The poems are polished. I'm a bit envious, in fact. They are also, frequently, unexpected. I cringed, literally, when I turned to the title "Ponies and Rocketships" but I was sold by this ending stanza:

What will actually happen is something like this:
you will get into the college of your choice, that you can't afford,
and the poet goddess of your department will call you practical
as if it's a contagious disease, and you will feel
like you have become a minor character.

Favorite lines, from "Waiting for a Letter": ...I hate // waiting for an important letter. I hate / thinking there is something out there / connected with me, in some flawed and significant way / that I do not know.

The list of those nine exclamed poems:

Ponies and Rocketships
Portrait
The Night Blooming Cereus
Diamonds
Locks
America
The Grand Adventures of the Space Cadet, Who is Sick
Waiting for a Letter
The Plagues (which got a double exclam)
28 reviews5 followers
October 5, 2013
According to the author, this collection of poetry was almost named Ponies and Rocketships and, truth be told, that would have been a significantly more honest title. It lays out the twin obsessions with horses and space that most of the poems held herein deal with. And the Walt Whitman quote makes more sense in that context.

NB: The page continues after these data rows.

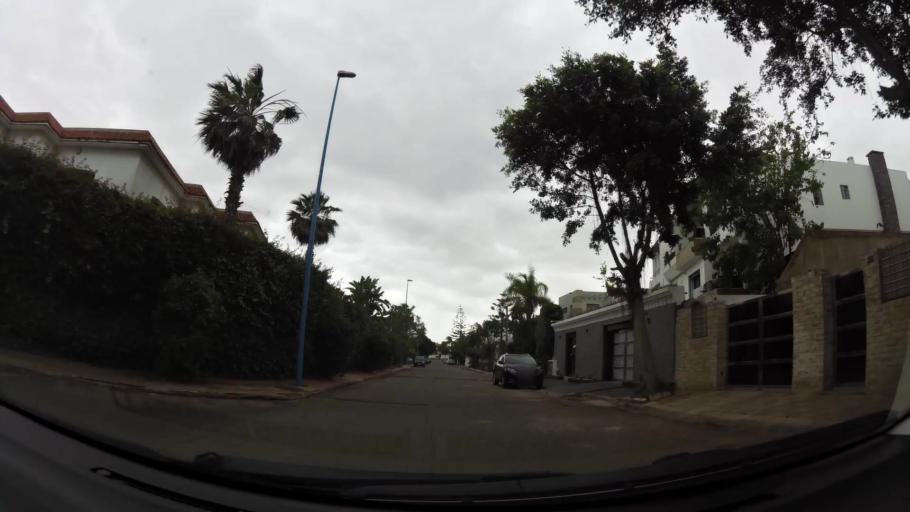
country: MA
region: Grand Casablanca
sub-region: Casablanca
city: Casablanca
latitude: 33.5971
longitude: -7.6573
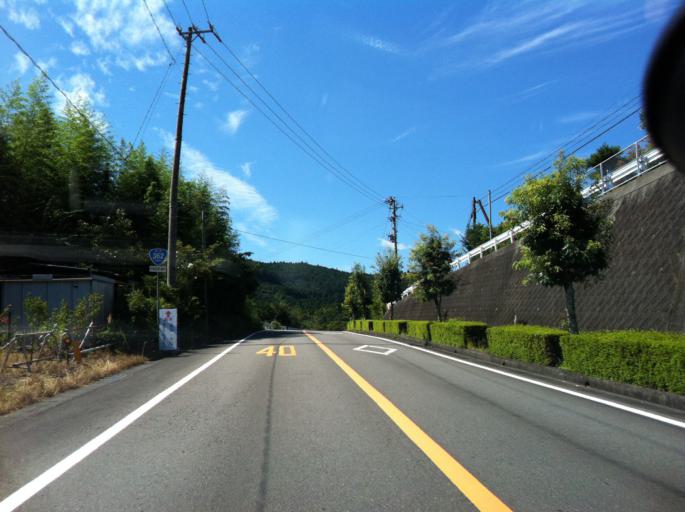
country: JP
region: Shizuoka
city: Fujieda
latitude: 35.0916
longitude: 138.1265
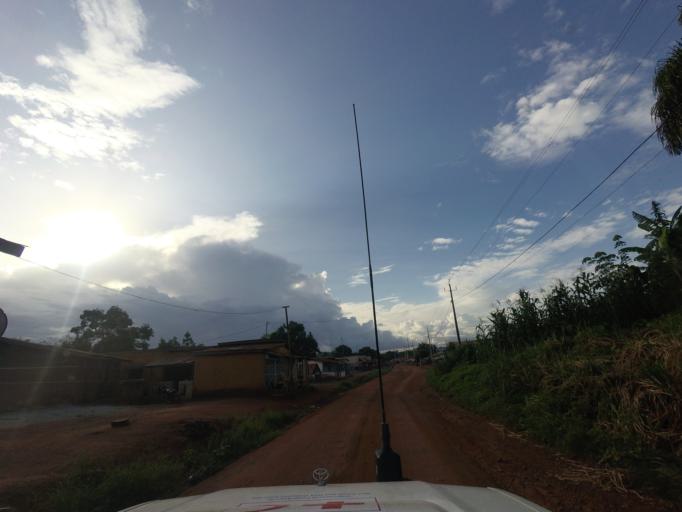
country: GN
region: Nzerekore
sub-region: Nzerekore Prefecture
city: Nzerekore
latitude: 7.7279
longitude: -8.8267
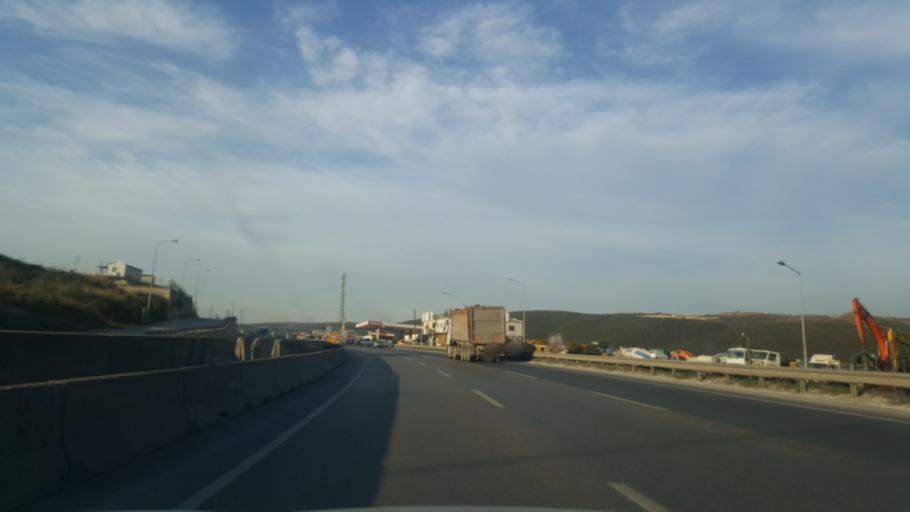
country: TR
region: Kocaeli
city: Tavsanli
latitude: 40.8014
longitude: 29.5270
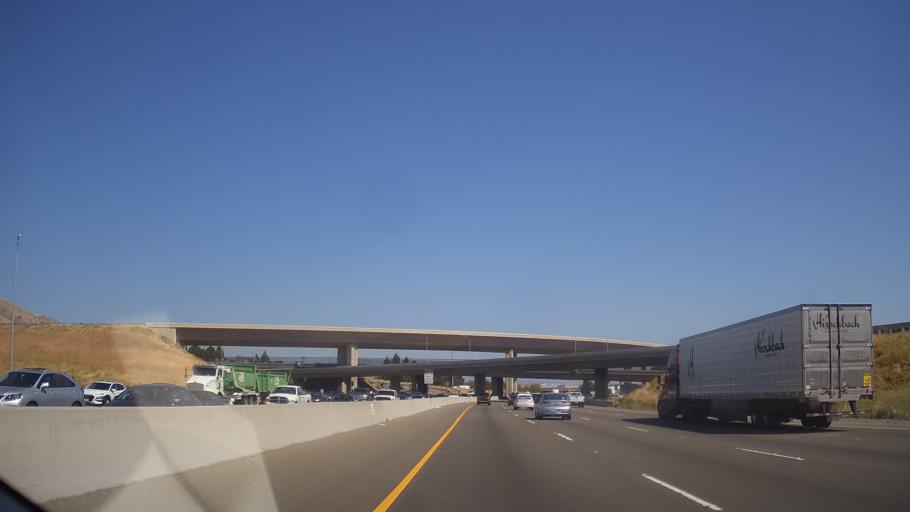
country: US
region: California
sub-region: Santa Clara County
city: Milpitas
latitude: 37.4848
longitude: -121.9398
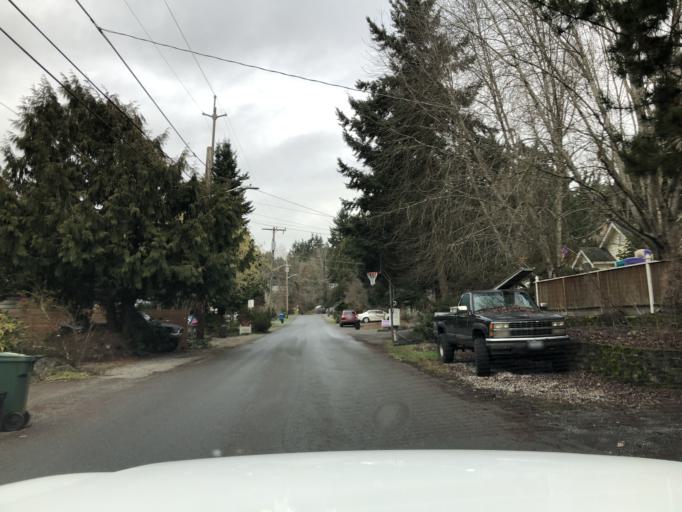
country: US
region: Washington
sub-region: King County
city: Inglewood-Finn Hill
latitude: 47.7021
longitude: -122.2801
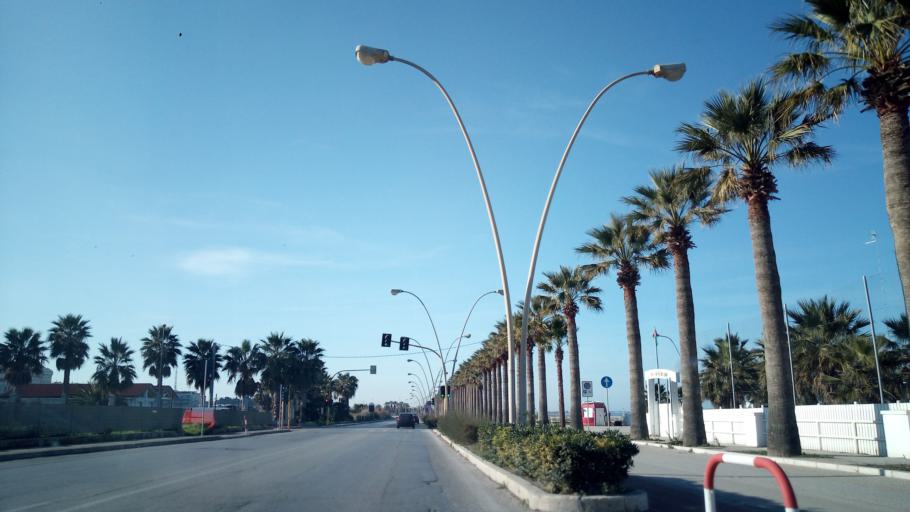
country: IT
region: Apulia
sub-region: Provincia di Barletta - Andria - Trani
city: Barletta
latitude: 41.3244
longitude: 16.2720
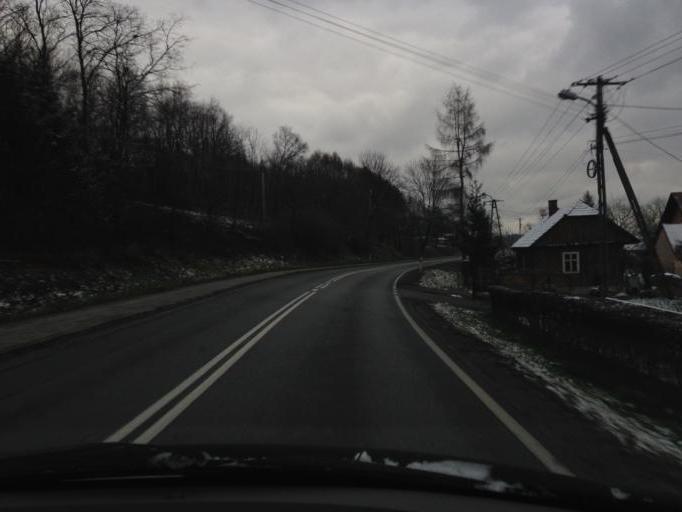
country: PL
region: Lesser Poland Voivodeship
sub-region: Powiat brzeski
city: Zlota
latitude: 49.8609
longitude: 20.7147
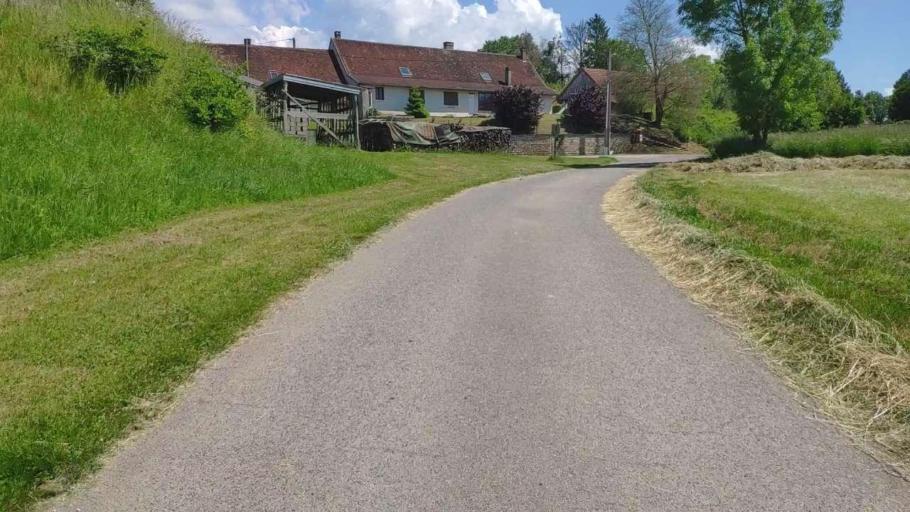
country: FR
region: Franche-Comte
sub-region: Departement du Jura
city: Bletterans
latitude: 46.7508
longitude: 5.4022
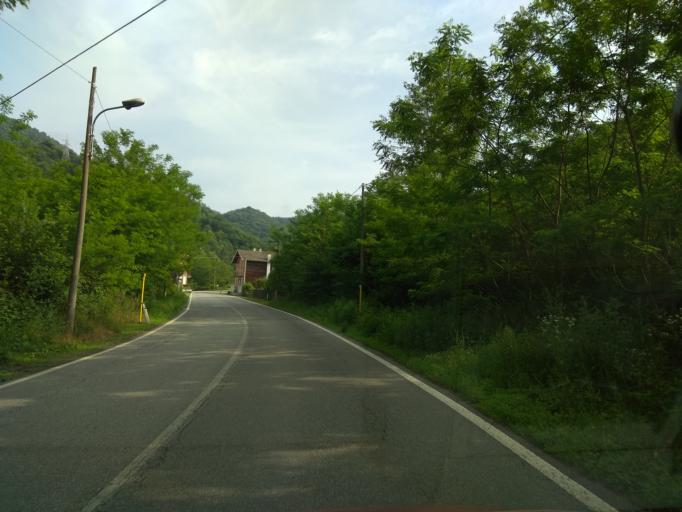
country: IT
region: Piedmont
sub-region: Provincia di Biella
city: Pray
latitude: 45.6696
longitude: 8.2125
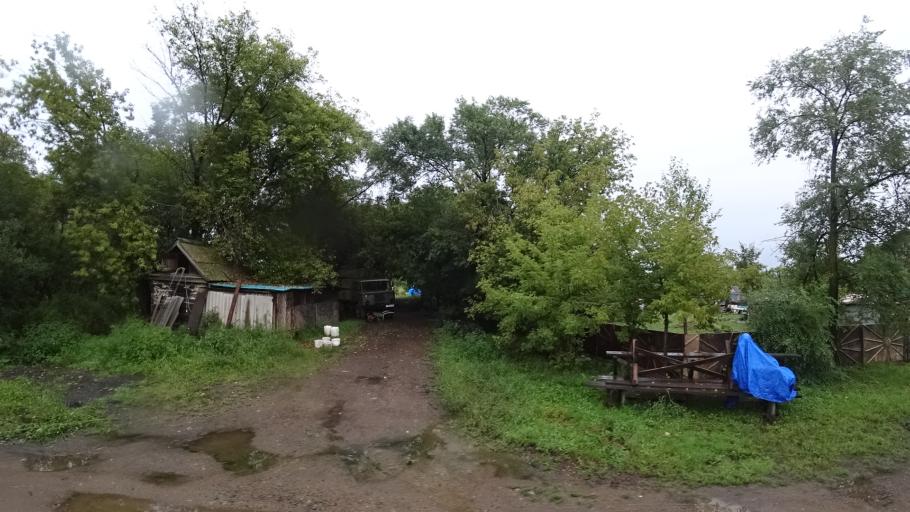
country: RU
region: Primorskiy
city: Monastyrishche
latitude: 44.2575
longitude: 132.4278
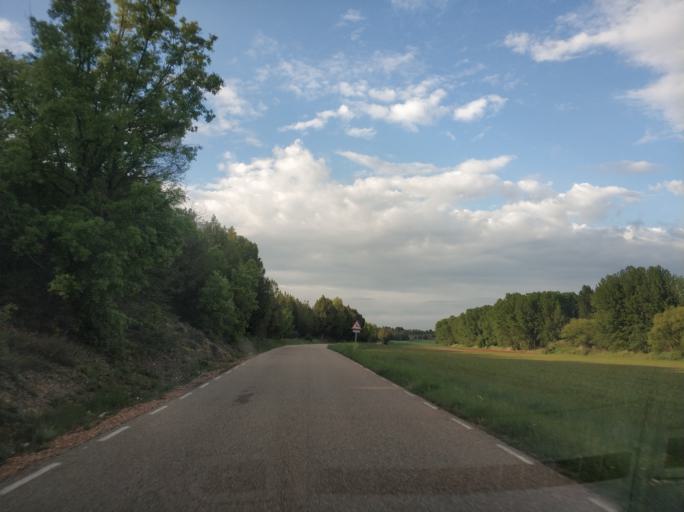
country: ES
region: Castille and Leon
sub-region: Provincia de Burgos
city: Brazacorta
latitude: 41.7041
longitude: -3.3926
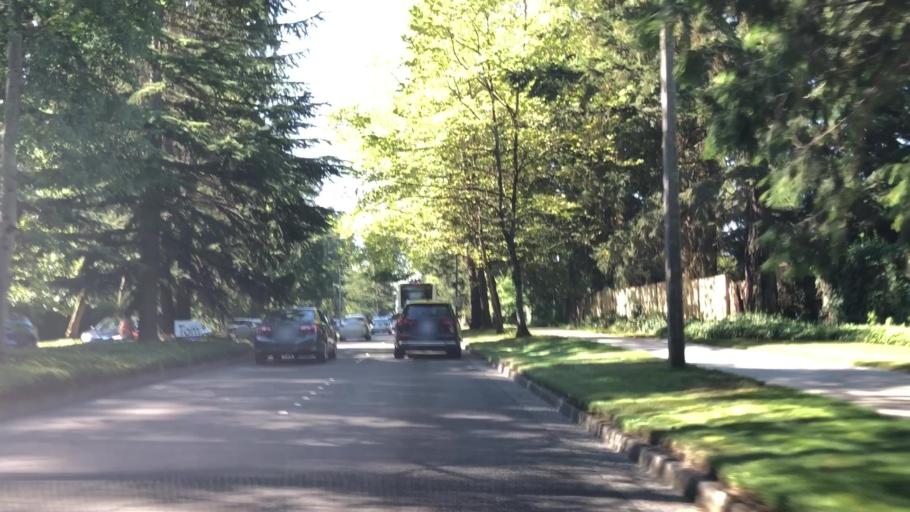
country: US
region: Washington
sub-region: King County
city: Eastgate
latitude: 47.6143
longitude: -122.1431
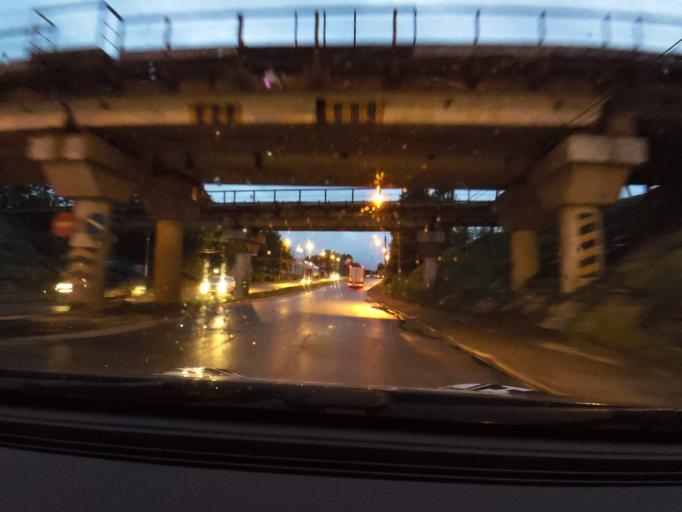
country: RU
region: Vladimir
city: Aleksandrov
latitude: 56.4042
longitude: 38.7141
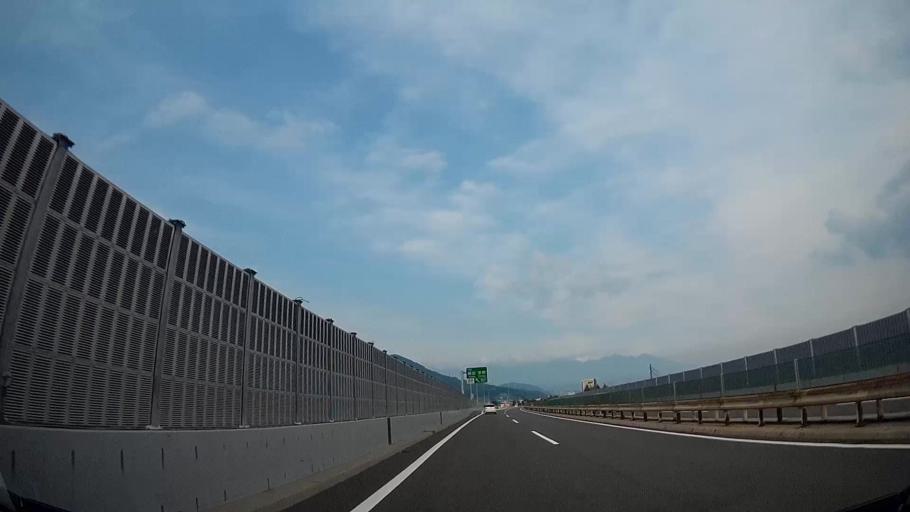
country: JP
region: Nagano
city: Chino
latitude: 36.0036
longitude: 138.1239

Now, if you did not close out this window already (chased away by the mention of poetry, ponies, space and Walt Whitman as much of the populace would be) there is a chance you may enjoy yourself with this book. Feel free to pat yourself on the back as you continue.

There are some really good poems here. One, “Ponies and Rocketships”, actually made me cry while contemplating the sense of wonder and disappointment and horror and hope at the heart of watching all those bright, expansive childhood dreams of entitlement die under the rampaging foot of reality. Or “New Year’s Resolution”, which manages to encapsulate that same sense of grandiose expectation in the face of mundane truth in the space of ten lines. Or “Diamonds”, a chilling, sparse metaphor for the objectification of beauty. God dam “Eulogy for Spirit and Opportunity!” Poems that carry the punch of personal experience, with just the right amount of metaphor to add depth and enough trust in the reader to believe they can understand without being spoonfed while going for the gonads as much as the funnybone. Poems that clearly could not have come from anyone else but this specific woman at this specific time in her life. That’s what I kill for in poetry.

However, the good ones are weighed down with a bit too much preachiness. A bit too much blunt force. Far too many that smack of the type of poetry you write to impress your college professors. Staid. Overwordy. Stiff. Lifeless. Lacking in personality. Bleh. Stuff like “America,” “The Nature of Gunfight” or “Stone” that only feed us what we’ve been told a thousand times over and without half the liveliness. Or the last stanza of “The Night Blooming Cereus”, that does everything except directly call the reader too stupid to understand everything that the rest of the poem was saying. And that isn’t getting into what I strongly suspect is a moment confusing the Vietnam War Memorial in DC with the Korean War Veterans Memorial (which does not have names, only statistics, listed).

Leslie doesn’t just have promise, she’s got chutzpah and power and grace. And when it shines, it can blot out the sunset and the hero on horseback riding into it. Unfortunately, it doesn’t shine nearly as much as I wanted it to here and there’s an awful lot of dust choking out the light.